Is any of this a credible threat? It’s hard to say. Trump generates an endless parade of headlines over his scandals and outbursts, but his skills at enacting policy during his first term were uneven. The people crafting these fantasies of surveillance capitalism might genuinely want them, but they’ll need the cooperation of Trump to do so, and that’s never guaranteed, even to his allies.

For a real vision of the role AI would really play in a second Trump White House, the safest bet might be to look at what Trump himself has been using the tech for.

Earlier this month, the former president falsely accused his rival in the 2024 election, current vice president Kamala Harris, of using AI to fabricate images of a crowd greeting her on the airport tarmac in Michigan. Trump went as far as to say that the “creation of a fake image” should be treated as “ELECTION INTERFERENCE,” and that Harris should be “disqualified” — but the images were real, not AI-generated.

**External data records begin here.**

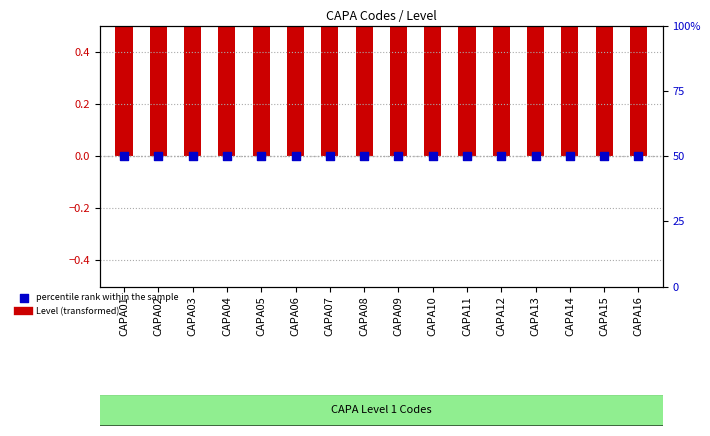

What is the total value across all series at CAPA07?

50.5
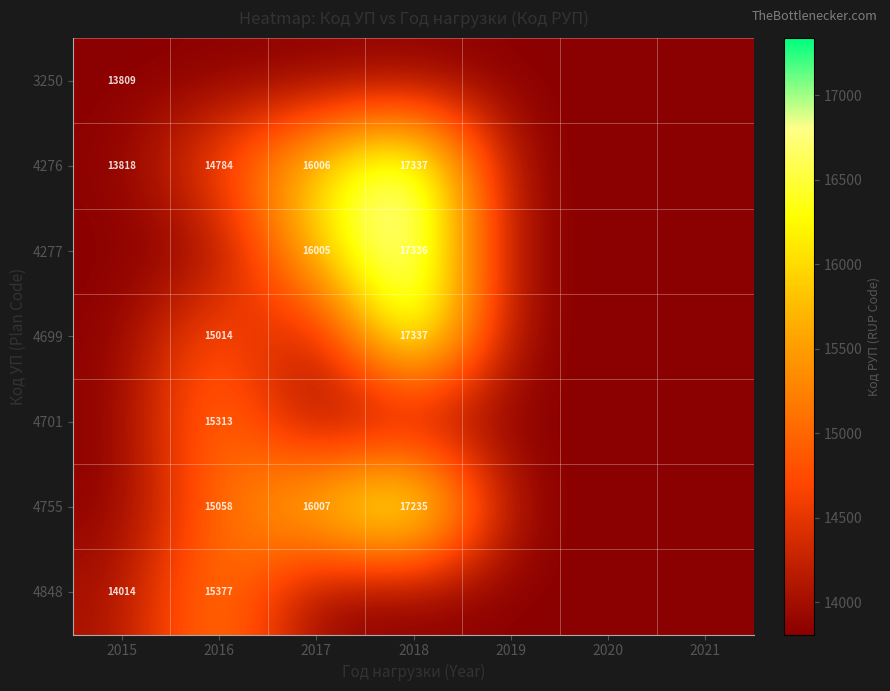

The value of 4848 at 2015 is 22855. True or false?

False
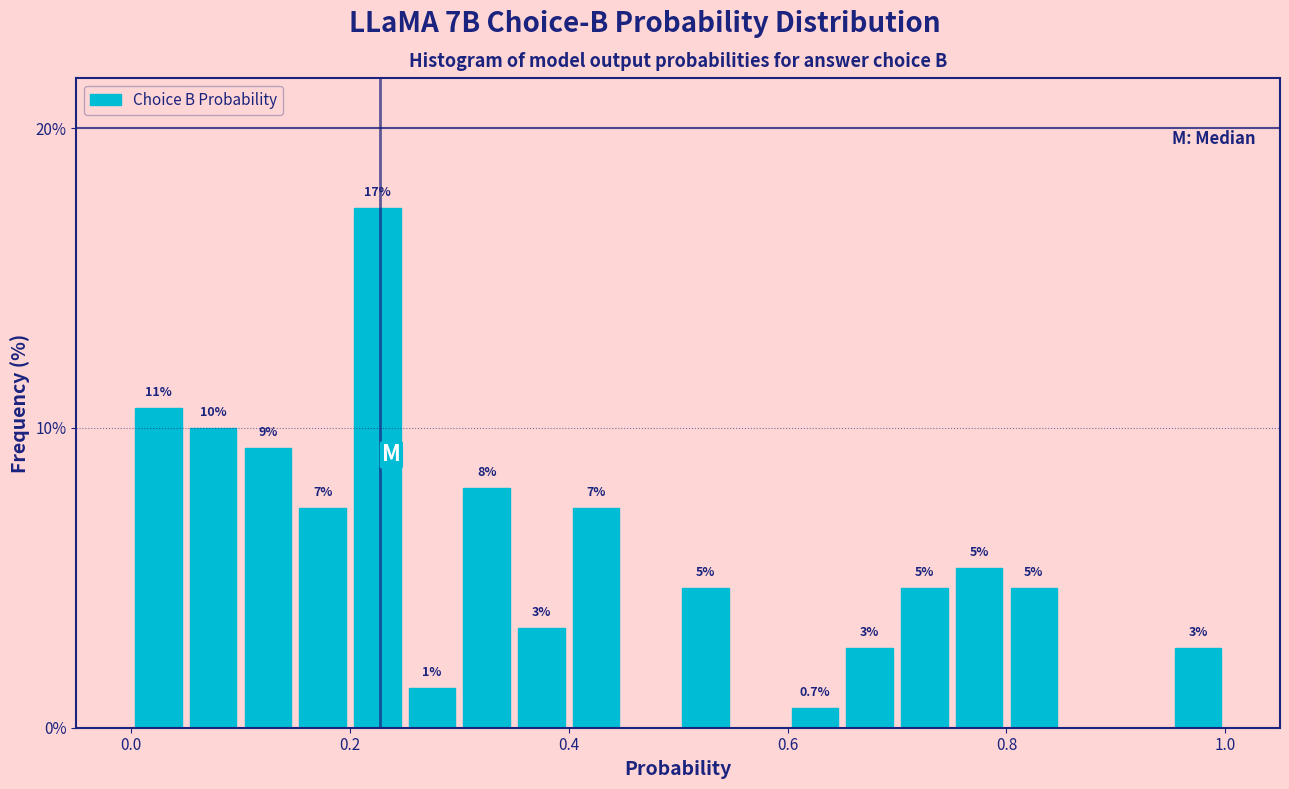

Around what value on the x-axis is the tallest bar? Give the approximate position of its centre, as read against the axis.

0.22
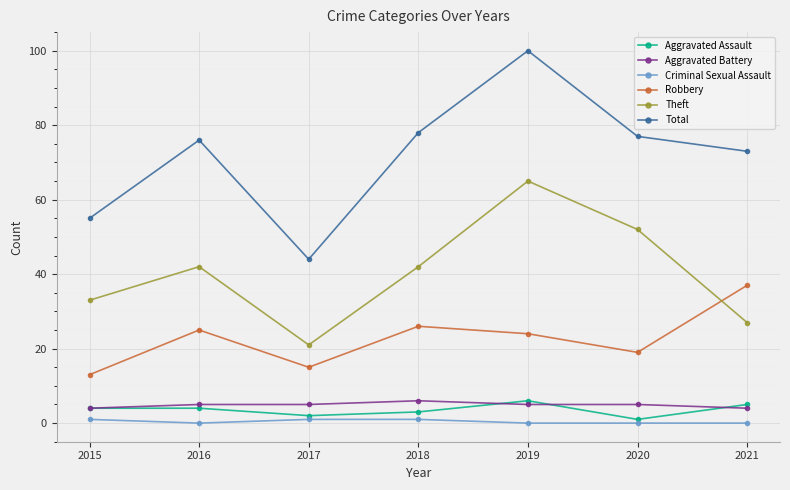

How many lines are shown in the chart?

6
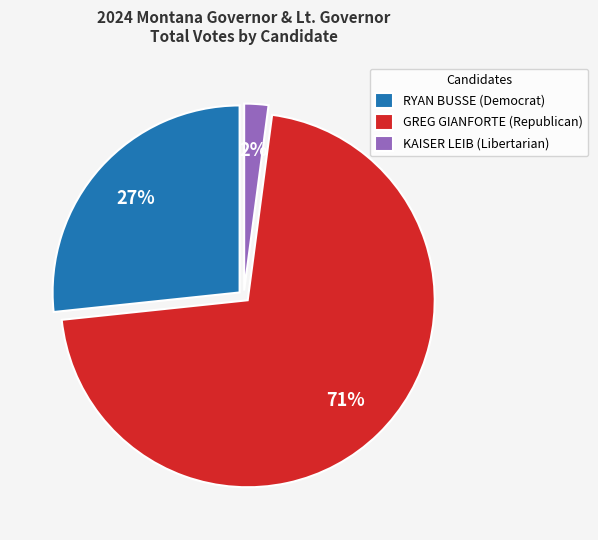

To the nearest percent, what percentage of the pie is KAISER LEIB (Libertarian)?

2%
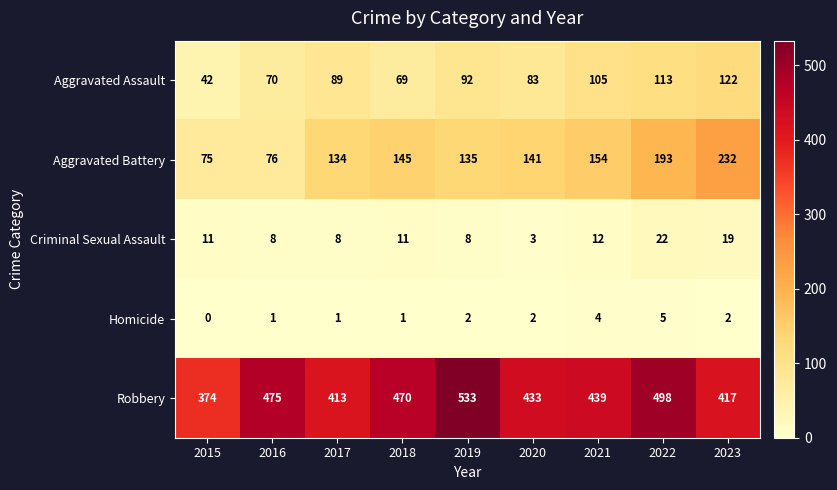

Which label corresponds to the smallest value in the chart?

2015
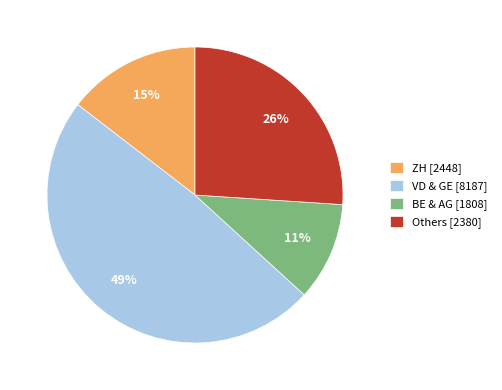

What percentage is the BE & AG [1808] slice, to the nearest percent?

11%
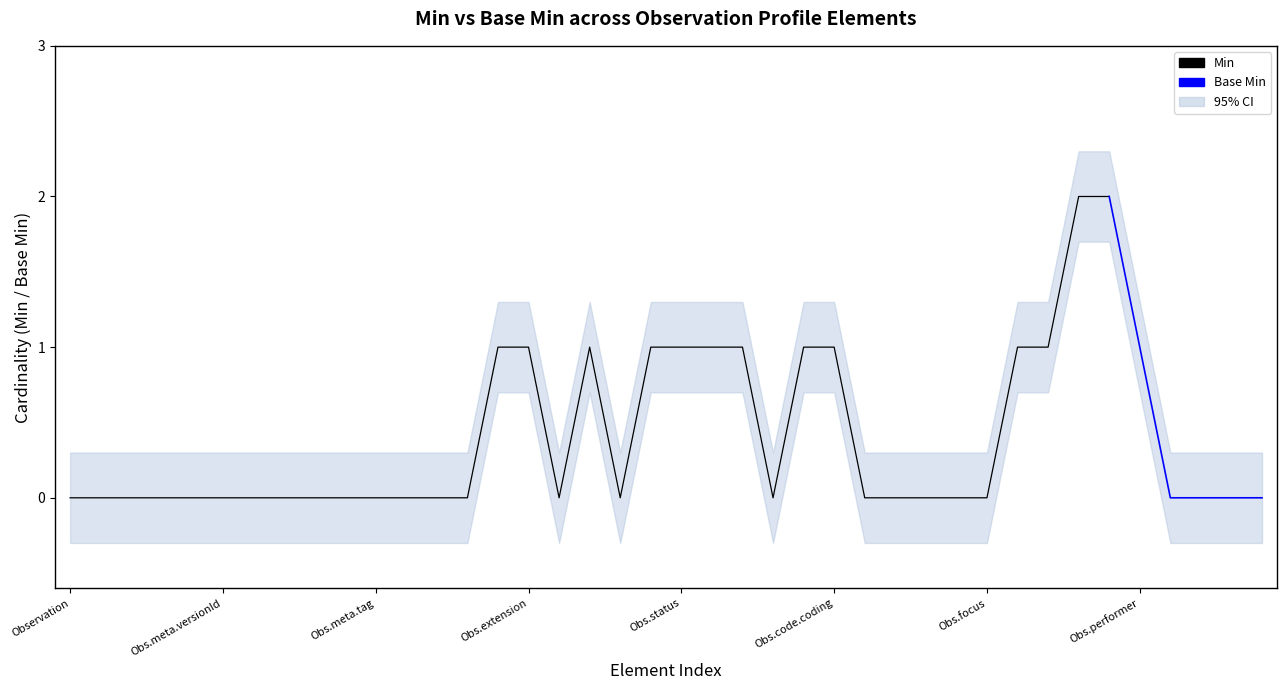

Does the chart display data point markers on the line(s)?

No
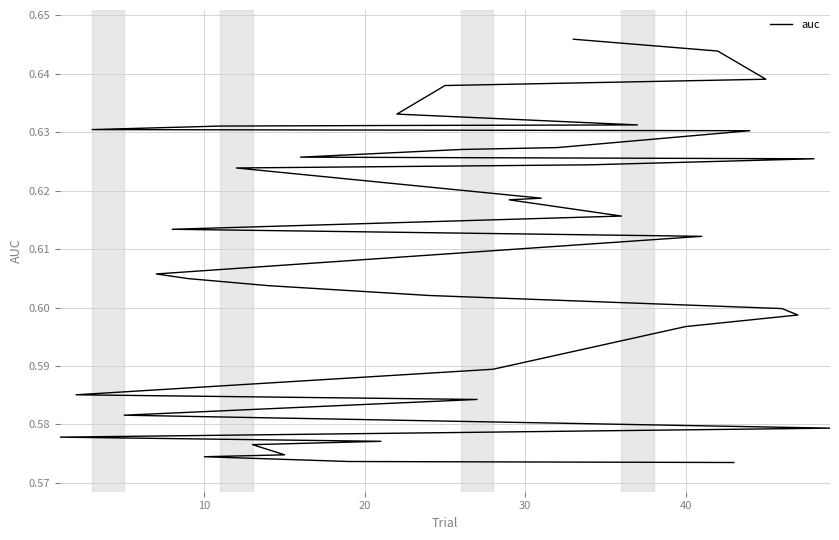

Reading left to right, extract all data points from this chart.

0.6	0.6	0.6	0.6	0.6	0.6	0.6	0.6	0.6	0.6	0.6	0.6	0.6	0.6	0.6	0.6	0.6	0.6	0.6	0.6	0.6	0.6	0.6	0.6	0.6	0.6	0.6	0.6	0.6	0.6	0.6	0.6	0.6	0.6	0.6	0.6	0.6	0.6	0.6	0.6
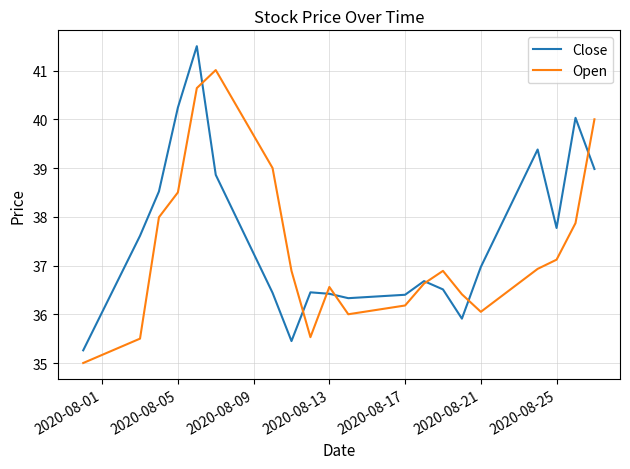

What is the minimum value shown in the chart?

35.0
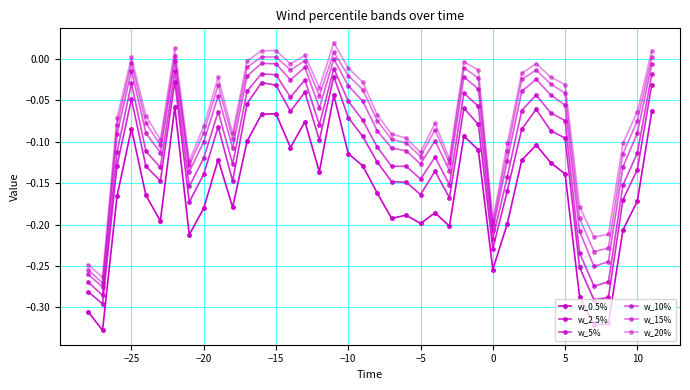

List the series in order of their peak value, highest first.

w_20%, w_15%, w_10%, w_5%, w_2.5%, w_0.5%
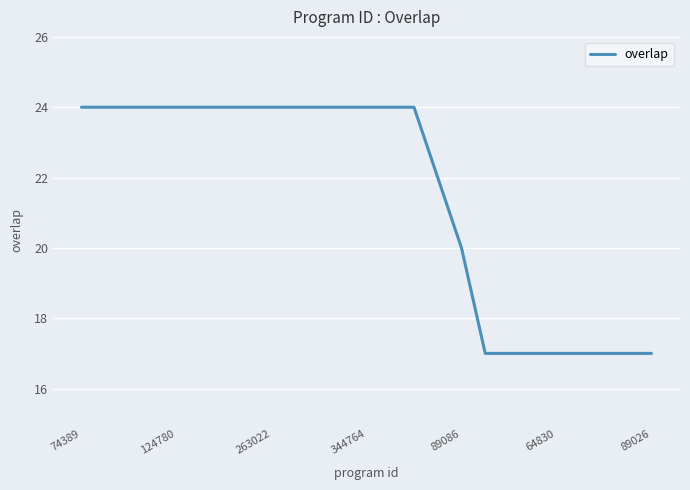

What is the minimum value shown in the chart?

17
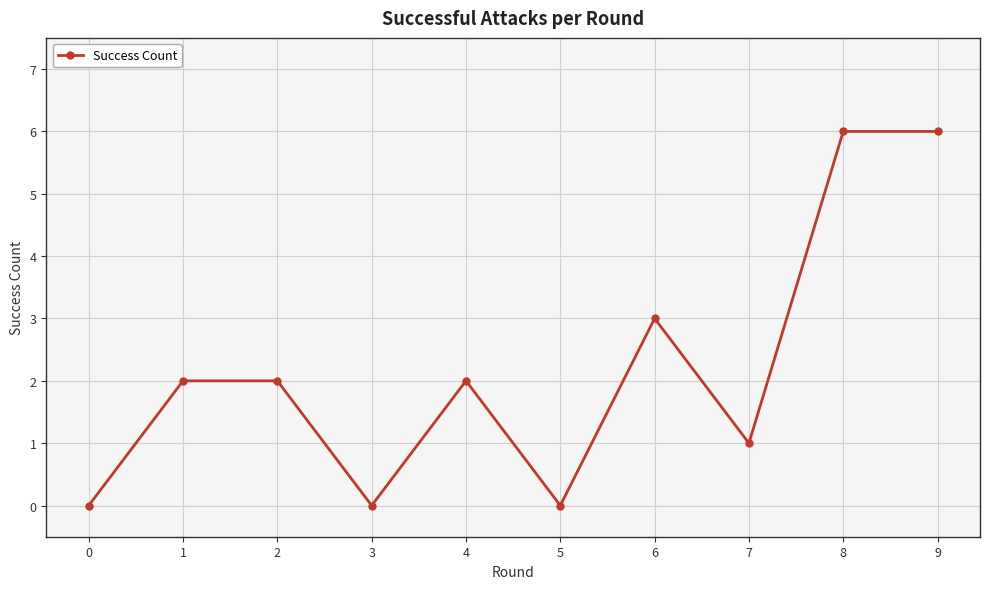

How many values are between 0 and 3?

8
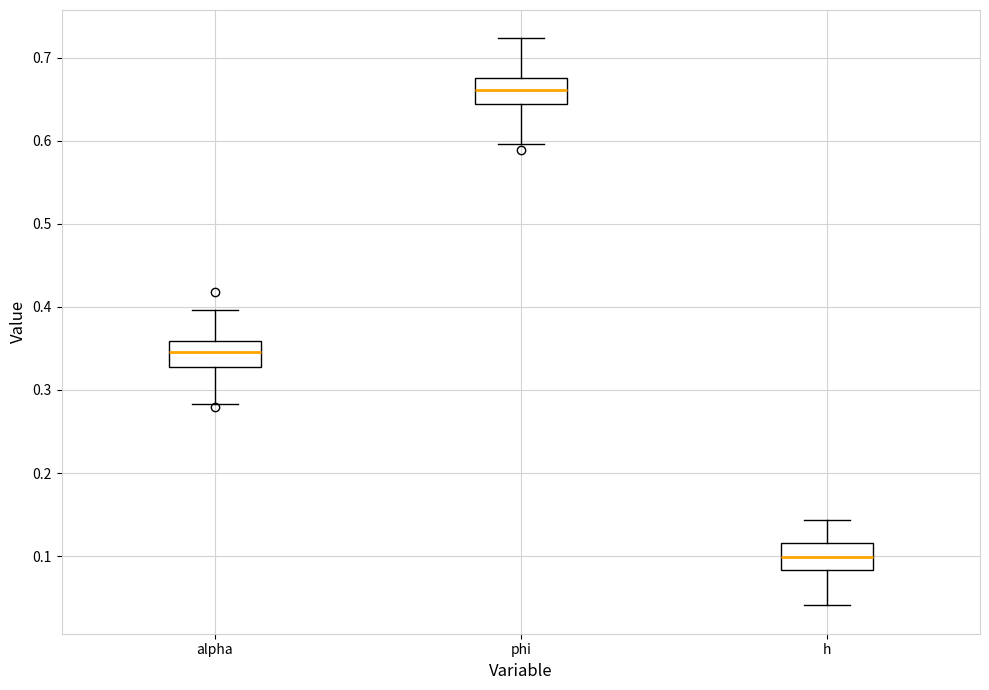

Reading left to right, transcribe this box plot: for each box, give where its median line is, the range the box spans, and where its two whiskers end, as read against the y-axis. The values are not printed on the chart, so give them approximately, as read against the axis.

alpha: median 0.35, box 0.33 to 0.36, whiskers 0.28 to 0.40
phi: median 0.66, box 0.64 to 0.68, whiskers 0.60 to 0.72
h: median 0.10, box 0.08 to 0.12, whiskers 0.04 to 0.14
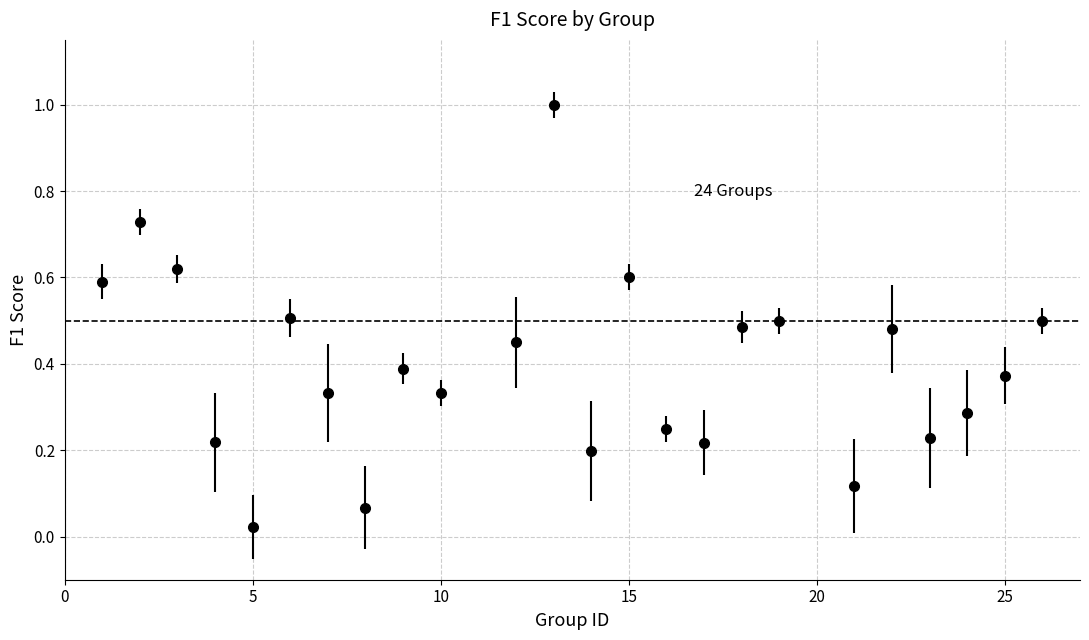

What is the sum of all values?

9.5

Barely a week later, Trump himself took to Truth Social to share what was a fake AI-generated image of Harris wearing red and speaking to an army of Soviet-esque figures, a Communist flag flying overhead; later in the same day, he shared AI-generated images of Taylor Swift and claimed Swift fans — known as Swifties — were endorsing him. He captioned the collection of photos with an enthusiastic “I accept,” and didn’t disclose whether he knew any of the imagery was fake or not. When asked about the phony Swiftie images, Trump told reporters that he didn’t “know anything about them.” The former president has also shared many AI depictions of himself, including fake imagery of him riding lions and praying.

Elsewhere, he told YouTuber Logan Paul that he believes AI could heighten the risk of nuclear war.

“It’s really powerful stuff AI,” Trump told the internet personality, “so let’s see how it all works out.”

Trump’s personal approach to AI, in other words, has been chaos. Not only has the former president reposted AI imagery that he likes, but he’s baselessly thrown around accusations of AI use when he sees real photos that he doesn’t like. There’s no real throughline to follow — just personal convenience.

But chaos has long been a defining cornerstone of Trump’s political career, and it would appear that AI is no exception. Coupled with the conservative push to deregulate the AI industry, and the contradictory, isolationist AI framework put forth by Project 2025 — well, “let’s see how it all works out” seems to capture this conservative movement’s AI agenda in a nutshell.